EXCERPTED TEXT.

----------

Europeans seek G8 pledge to halve greenhouse gas
By Daniel Flynn
ROME (Reuters) - Italy, France and Britain called on Monday for major developing economies like China and India to sign up for a goal of halving the world's greenhouse gas emissions by 2050 at this week's expanded G8 summit in Italy.
Italian Foreign Minister Franco Frattini said the "extremely ambitious" goal would be the focus of the second day of the summit on Thursday, when U.S. President Barack Obama will chair a meeting of the 17-member Major Economies Forum (MEF).
The MEF, which groups rich and poor countries accounting for about 80 percent of the world's carbon emissions, hopes to make progress toward a new U.N. climate change pact, due to be signed by 190 nations gathering in Copenhagen in December.
"The slogan is minus 50 in 2050: if we agree this with China, India, (South) Korea and the African and Latin American countries, it will be an extremely ambitious goal," Frattini said in an interview published in the Il Messaggero newspaper.

----------

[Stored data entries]
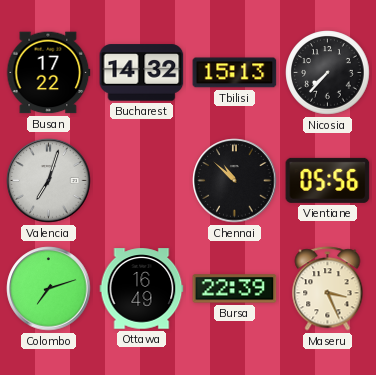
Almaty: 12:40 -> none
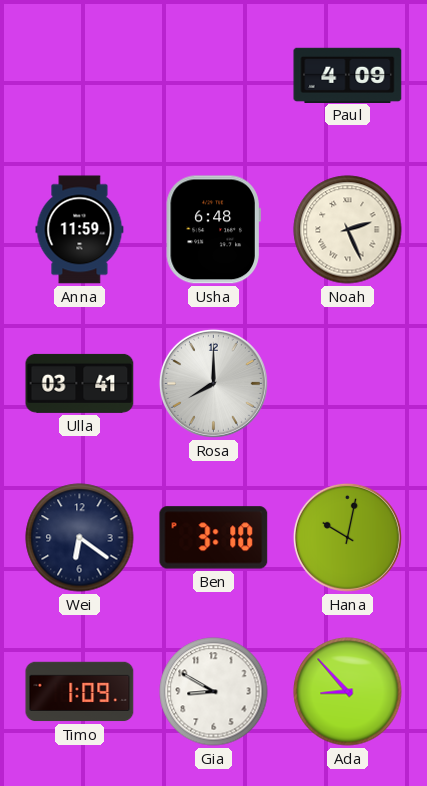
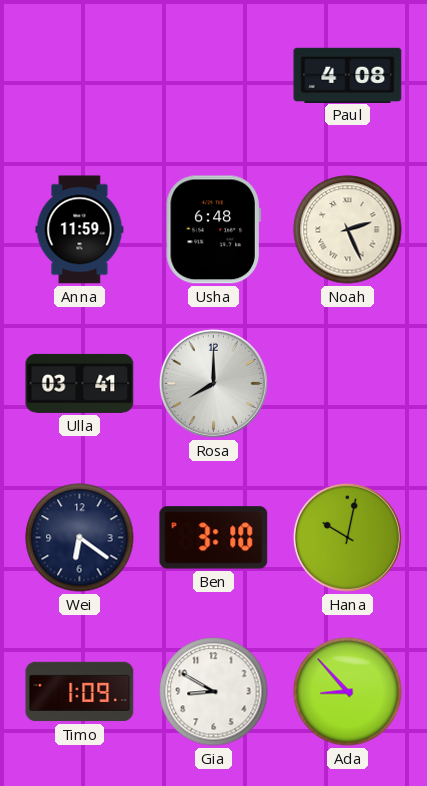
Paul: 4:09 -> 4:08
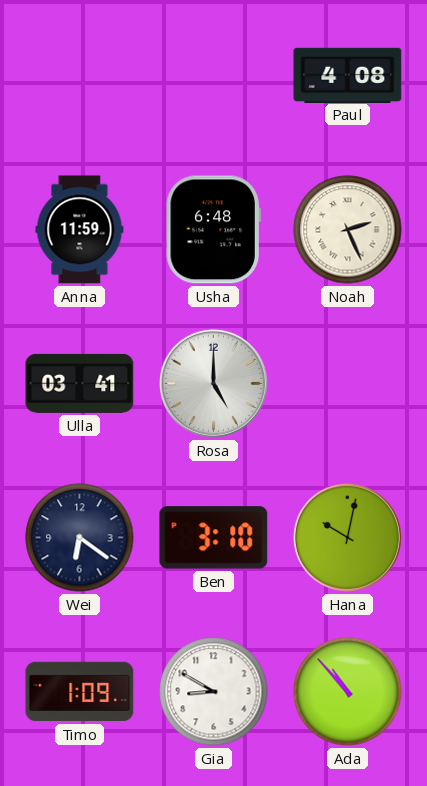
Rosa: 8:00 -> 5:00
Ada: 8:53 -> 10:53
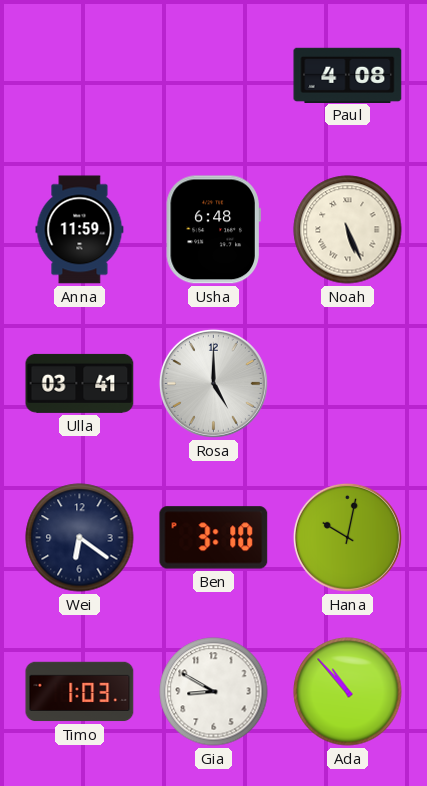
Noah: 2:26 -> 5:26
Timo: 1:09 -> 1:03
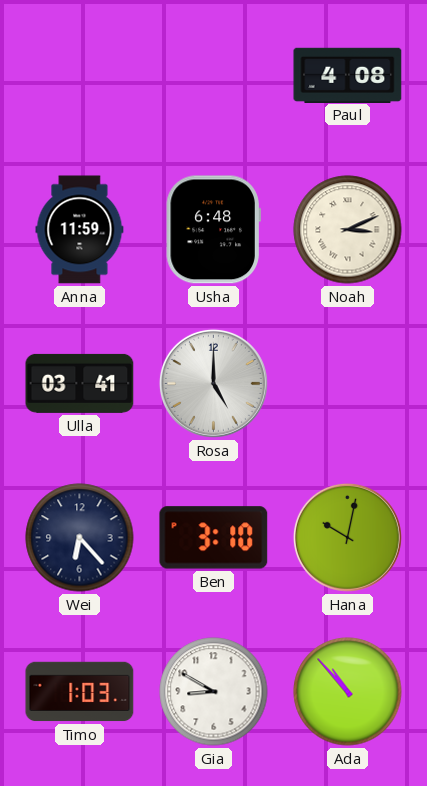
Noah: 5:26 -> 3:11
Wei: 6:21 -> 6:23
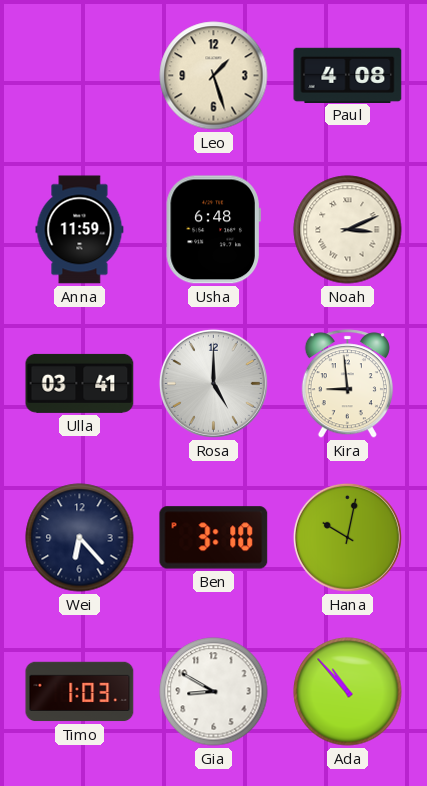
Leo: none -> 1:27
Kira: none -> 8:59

----------

YOUR INSTRUCTIONS. Copy the passage of the G8 emissions article from "Italian Foreign Minister" to "Economies Forum (MEF).". You can leave the entries aside.

SOLUTION TO THE PROBLEM.
Italian Foreign Minister Franco Frattini said the "extremely ambitious" goal would be the focus of the second day of the summit on Thursday, when U.S. President Barack Obama will chair a meeting of the 17-member Major Economies Forum (MEF).